Which model should you start with
A rough guide for someone moving off Claude’s native pricing:
- Cheapest serious option: DeepSeek. Pure pay-per-token, very low rates, Anthropic endpoint. See DeepSeek V4 pricing explained.
- Best flat-rate value: Z.AI’s GLM Coding Plan if you code daily. See GLM Coding Plan setup.
- Strong agentic coding: Kimi K2.6 or MiniMax M3. See MiniMax vs DeepSeek vs GLM.

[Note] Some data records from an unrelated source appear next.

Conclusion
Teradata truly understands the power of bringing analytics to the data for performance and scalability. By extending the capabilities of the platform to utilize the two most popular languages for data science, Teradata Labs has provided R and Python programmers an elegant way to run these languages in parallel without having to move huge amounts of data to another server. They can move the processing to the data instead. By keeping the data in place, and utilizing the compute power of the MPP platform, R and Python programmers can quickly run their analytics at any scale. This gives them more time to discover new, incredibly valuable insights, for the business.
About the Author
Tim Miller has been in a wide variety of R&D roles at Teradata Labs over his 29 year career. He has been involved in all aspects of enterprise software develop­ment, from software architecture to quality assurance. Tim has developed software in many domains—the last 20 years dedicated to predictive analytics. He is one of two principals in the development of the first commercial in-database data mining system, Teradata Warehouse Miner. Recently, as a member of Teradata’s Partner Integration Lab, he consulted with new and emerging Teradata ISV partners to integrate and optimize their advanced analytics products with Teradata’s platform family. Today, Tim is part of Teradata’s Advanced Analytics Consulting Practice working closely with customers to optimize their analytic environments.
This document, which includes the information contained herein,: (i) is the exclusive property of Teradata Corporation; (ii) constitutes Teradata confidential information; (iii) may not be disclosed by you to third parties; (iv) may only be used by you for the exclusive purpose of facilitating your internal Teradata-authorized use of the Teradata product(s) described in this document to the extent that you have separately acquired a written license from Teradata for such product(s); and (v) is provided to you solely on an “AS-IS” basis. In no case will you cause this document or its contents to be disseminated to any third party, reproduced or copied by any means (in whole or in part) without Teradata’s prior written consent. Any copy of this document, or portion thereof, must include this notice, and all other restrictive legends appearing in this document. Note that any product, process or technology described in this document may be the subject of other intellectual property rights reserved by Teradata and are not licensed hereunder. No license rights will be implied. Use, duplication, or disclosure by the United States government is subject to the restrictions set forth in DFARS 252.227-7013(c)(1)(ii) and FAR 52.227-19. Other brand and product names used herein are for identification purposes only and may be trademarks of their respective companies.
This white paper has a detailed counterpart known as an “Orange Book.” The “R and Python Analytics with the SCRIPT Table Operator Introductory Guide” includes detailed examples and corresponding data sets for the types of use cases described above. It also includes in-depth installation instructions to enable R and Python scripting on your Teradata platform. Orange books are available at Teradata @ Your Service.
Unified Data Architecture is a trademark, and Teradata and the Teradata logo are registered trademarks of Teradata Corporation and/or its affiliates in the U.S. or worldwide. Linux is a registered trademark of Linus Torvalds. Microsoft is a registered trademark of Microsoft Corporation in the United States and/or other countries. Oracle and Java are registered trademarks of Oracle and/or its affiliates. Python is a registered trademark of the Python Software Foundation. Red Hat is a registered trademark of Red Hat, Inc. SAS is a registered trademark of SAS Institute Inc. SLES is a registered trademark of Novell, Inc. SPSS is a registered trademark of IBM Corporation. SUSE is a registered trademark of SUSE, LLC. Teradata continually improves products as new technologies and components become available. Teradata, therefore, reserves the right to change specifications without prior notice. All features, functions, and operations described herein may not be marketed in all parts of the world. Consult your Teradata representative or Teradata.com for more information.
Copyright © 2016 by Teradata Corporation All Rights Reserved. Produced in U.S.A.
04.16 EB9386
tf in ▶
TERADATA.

- Big context on a budget: MiMo V2.5 or DeepSeek V4 Flash for 1M context; Qwen3-Coder when code specialization matters. See run Qwen3-Coder with Claude Code.
Not just Claude Code
The same models plug into other agents too. If you’d rather not use Claude Code at all, Codex CLI, OpenCode, and Aider all accept custom providers. There’s a full comparison in Claude Code vs Codex vs OpenCode vs Aider.
Before you switch
- Pick a provider and create an API key
- Decide pay-per-token vs coding plan based on your volume
- Choose method 1 (Anthropic endpoint) if available, else CCR
- Test on a small task before trusting it with a big repo
- Note the provider's rate limits and discount windows
Wrapping up
Running Claude Code on a cheaper model is mostly a config change: set two environment variables for Anthropic-compatible providers, or drop Claude Code Router in front for OpenAI-style ones. Pricing splits into pay-per-token (best for light use) and flat coding plans (best for heavy use, but capped per window), and several vendors offer both.
Start with the model that matches your budget and workload, test it on something small, and keep the official pricing page bookmarked since these rates move fast. From here, follow the per-model guides to get the exact endpoint and config.